State Agriculture Minister Datuk Abdul Rahim Ismail said there was a lot of potential for orchid cultivation in Sabah.

"Sabah has the ingredients to ensure that an orchid cultivation industry is viable.

"We have the resources, including the diverse species, and we have the land and climate. If we can cultivate strawberries in the Kundasang highlands, I don't see why we cannot grow orchids on a commercial scale," he added.

Agreeing with Rahim, BOSS president Datuk C.L. Chan said the potential for orchid cultivation had yet to be fully realised in Sabah, where there were an estimated 20 small-scale growers producing only about RM50,000 worth of cut flowers annually.

The society's deputy president, Albert Yong, said it would be a tough act for Sabah to match major orchid flower producers like Thailand, which has the advantage in terms of a 30-year established industry.

He said the Thai orchid industry has reached a point where there were different specialised segments from the laboratories producing cloned materials from mother plants, nurseries cultivating orchid seedlings, who sell them to growers producing cut flowers.

"There are also businesses specialising in nothing but providing raw materials such as coconut husks to growers and central purchasers buying the flowers from the small farmers.
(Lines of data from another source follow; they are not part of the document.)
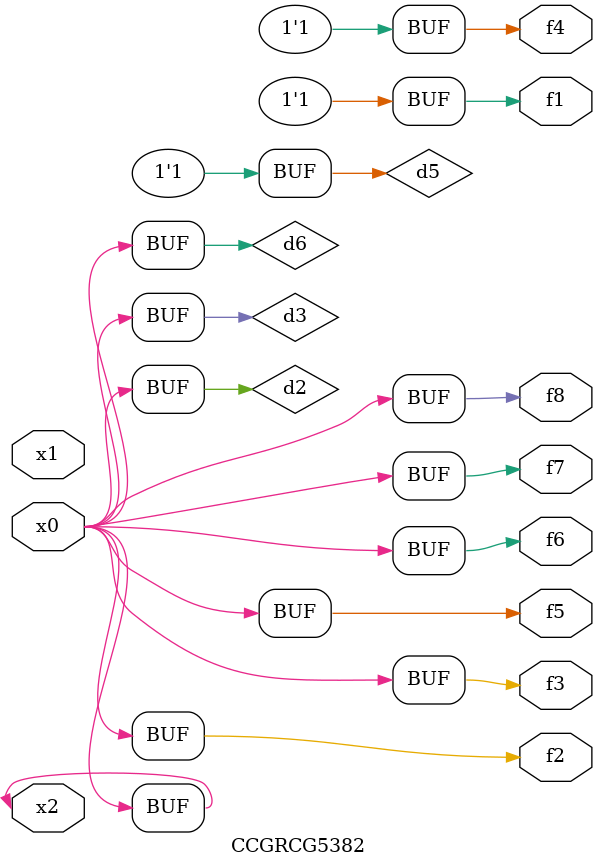
<source format=v>
module CCGRCG5382(
	input x0, x1, x2,
	output f1, f2, f3, f4, f5, f6, f7, f8
);

	wire d1, d2, d3, d4, d5, d6;

	xnor (d1, x2);
	buf (d2, x0, x2);
	and (d3, x0);
	xnor (d4, x1, x2);
	nand (d5, d1, d3);
	buf (d6, d2, d3);
	assign f1 = d5;
	assign f2 = d6;
	assign f3 = d6;
	assign f4 = d5;
	assign f5 = d6;
	assign f6 = d6;
	assign f7 = d6;
	assign f8 = d6;
endmodule

</source>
There are also numerous direct air links between Bangkok and key markets such as Europe," Yong said.

He said Taiwan had taken a different tact by focusing on producing orchid hybrids, largely of the phalaenolpsis variety that were marketed with the flowers still attached to the plants as these would last for weeks.

Yong said a 500ha orchid park in Taiwan produced about 90% of the phalaenopsis being exported to Europe, the United States and Japan, where they are sold for as little as US$10 (RM32).

"Once the flowers wither, the buyers would just throw away the entire plant because it's so cheap for them," he added.

Sabah orchid growers have for a long time had a nagging suspicion that the original phalaenopsis plant that spawned Taiwan's orchid industry was sourced from the state as the species was indigenous to the state.

Chan and Yong said it was time for Sabah to develop its own orchid industry but it should focus on a niche sector.

"We could go into developing hybrids of our local species and these could be marketed at premium prices to orchid collectors worldwide," said Yong.

For this to happen, Sabah still has a long way to go. Even now, Yong said he did not know of any orchid growers in the state who were carrying out cross cultivation of primary species indigenous to Sabah.

In this regard, he said among the government's assistance needed for Sabah's orchid industry to bloom was research and development support and various other incentives.